Strapontin15



LA FEMME QUI EST PARTIE

Mis en scène comme une pièce de théâtre, dans un décor minimaliste, servi par un environnement d’une très grande pauvreté, ce film pose le cadre d’un dépouillement extrême, afin de mieux cerner les personnages, les mettre à nu, dans une vérité sans fard. Ils peuvent alors incarner toute l’intensité et la profondeur qui les habitent.

Ce dépouillement extérieur n’est pas sans refléter la vie intérieure, dense et riche, des personnages qui s’y déploient. Et en particulier, de l’héroïne, Horacia, suivie au sortir de ses 33 années de prison, pour lesquelles elle a été condamnée à tort. Étrangement, ni l’amertume, ni l’isolement, ni la solitude ne semblent l’habiter. Déterminée, dans son caractère et dans sa quête de vengeance, aucun Autre ne vient troubler son cheminement intérieur. Elle porte un regard très humain sur tous ceux qu’elle croise, misérables, en détresse et c’est ce qui fait toute la force du film.
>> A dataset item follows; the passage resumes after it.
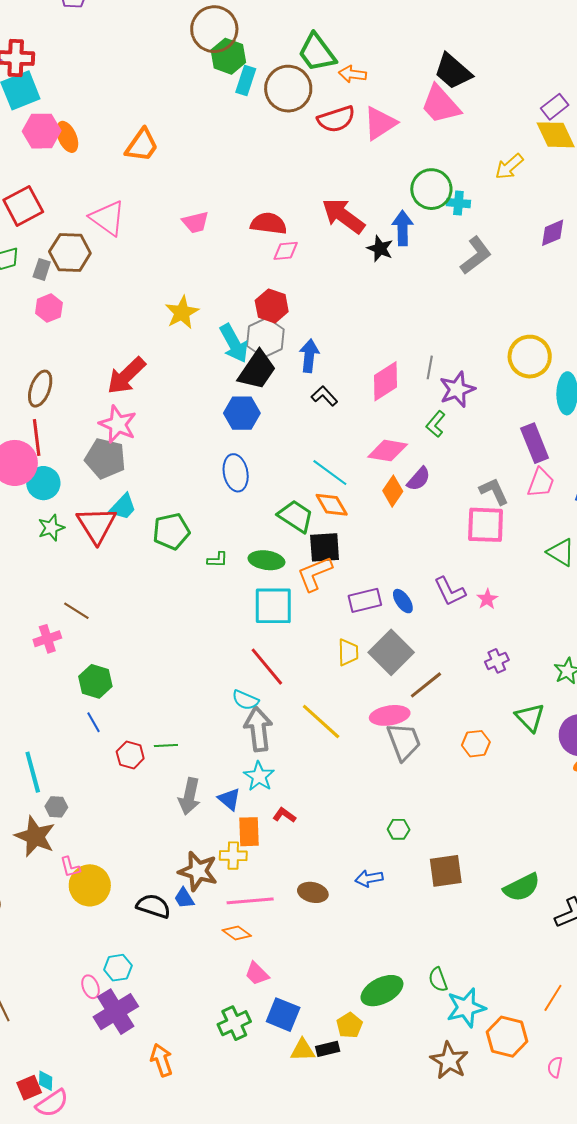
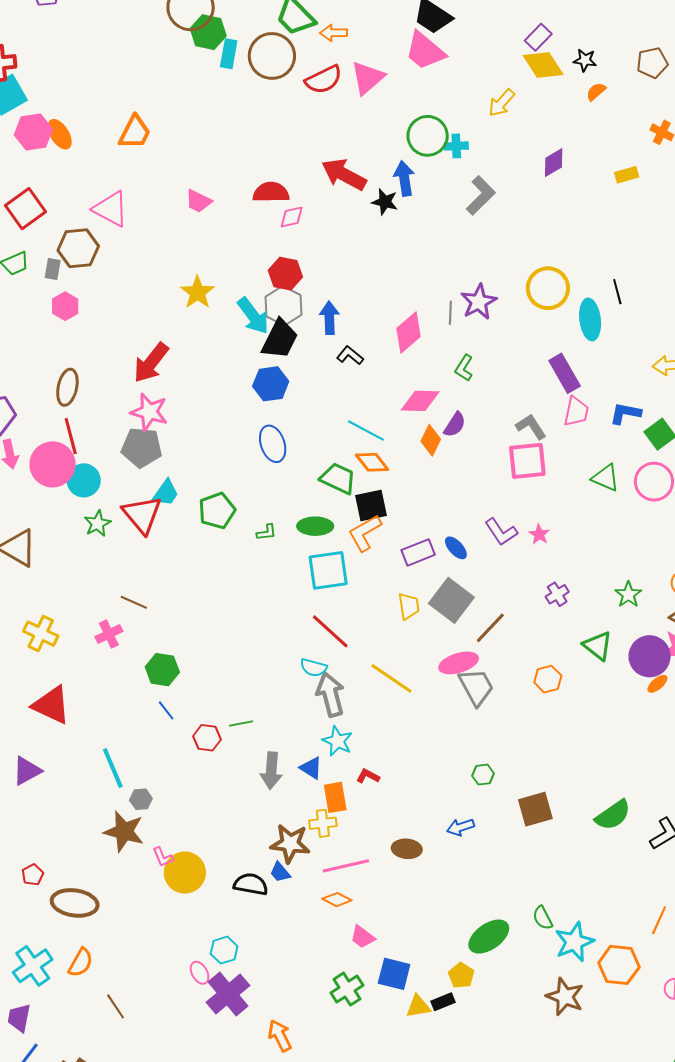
pink trapezoid: (195, 222) -> (198, 201), turned 48
purple star: (457, 389) -> (479, 302), moved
En noir et blanc, le clair obscur qui enveloppe les acteurs, n’a de cesse de nous renvoyer à l’ombre qui habite chacun d’entre nous et la lumière ne pourra s’y accrocher, afin de  révéler notre puissance intérieure, que si cette ombre est cherchée, regardée, reconnue, comme le fait Horacia, pour nous guider vers le chemin de l’HUMANITE. D’ailleurs la profondeur des plans, nous appelle vers un ailleurs, un autre possible.